If the Times' translation can be trusted, this woman is advertising her refusal to pay taxes to a policeman.
According to the hedge funds owed a few bucks by the U.S. territory, Gov. Alejandro García Padilla’s statement that the island’s debt is “unpayable” is only true if the taxes it is already owed are uncollectable. Or just uncollected.
“There may be an issue of liquidity in the short term,” in Puerto Rico, “but the debt itself, in global terms, is sustainable,” said Claudio Loser, the chief executive of Centennial Group Latin America, which will officially release its report Monday morning. The consulting firm, based in Washington, was hired several months ago by the group of hedge funds and other investment firms to analyze Puerto Rico’s economy and finances….
The economists also said they were not suggesting that Puerto Rico ought to impose any more tax increases on residents who were already paying the taxes they owe.

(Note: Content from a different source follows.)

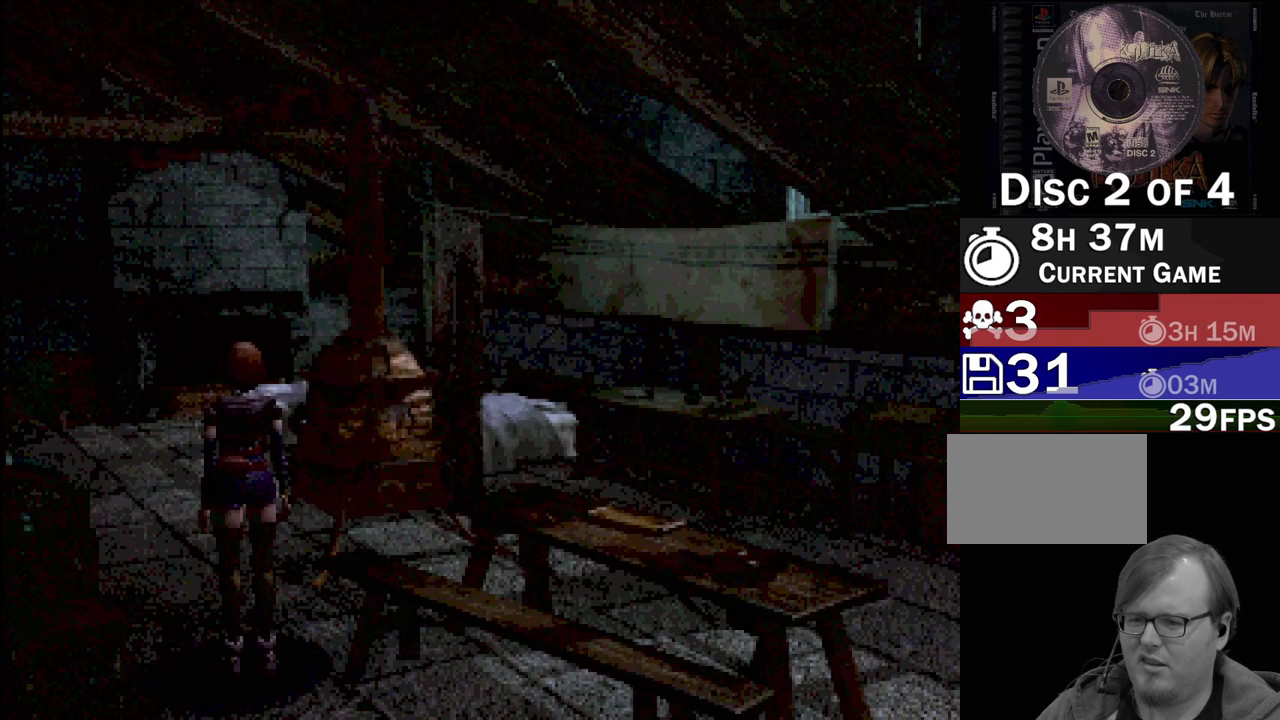
{"buttons": [], "events": []}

Mr. Loser said the commonwealth was managing to collect far less of the taxes due than the 50 states, and that it would not have to increase tax rates at all if it could capture what residents are now supposed to be paying.

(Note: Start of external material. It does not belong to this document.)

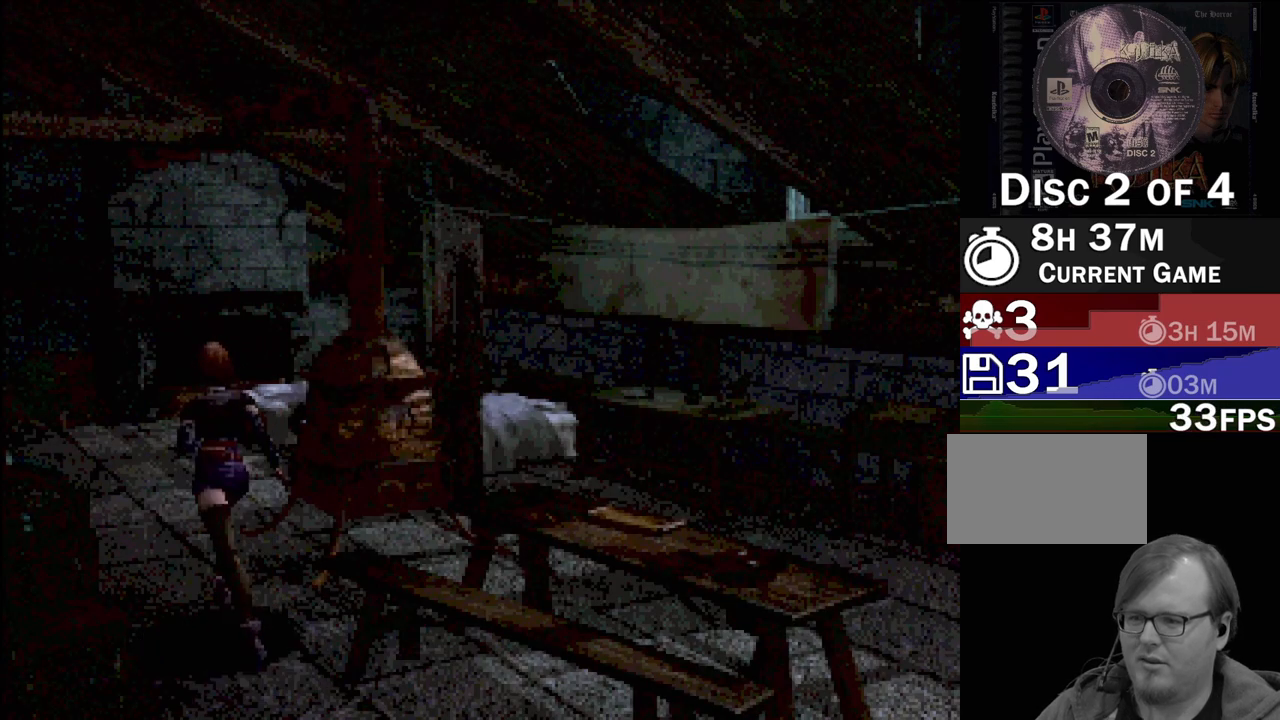
{"buttons": ["DPAD_RIGHT"], "events": [[150, "DPAD_RIGHT", "down"], [250, "DPAD_UP", "up"], [417, "CIRCLE", "up"]]}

This is not exactly the collaborative, all-hands-on-deck solution that the Puerto Rican government, which would like a five-year time-out from paying its bills, has in mind.
In a response to the report Sunday night, Víctor Suárez, chief of staff to Gov. García Padilla said, “The simple fact remains that extreme austerity placed on Puerto Ricans with less than a comprehensive effort from all stakeholders is not a viable solution for an economy already on its knees.”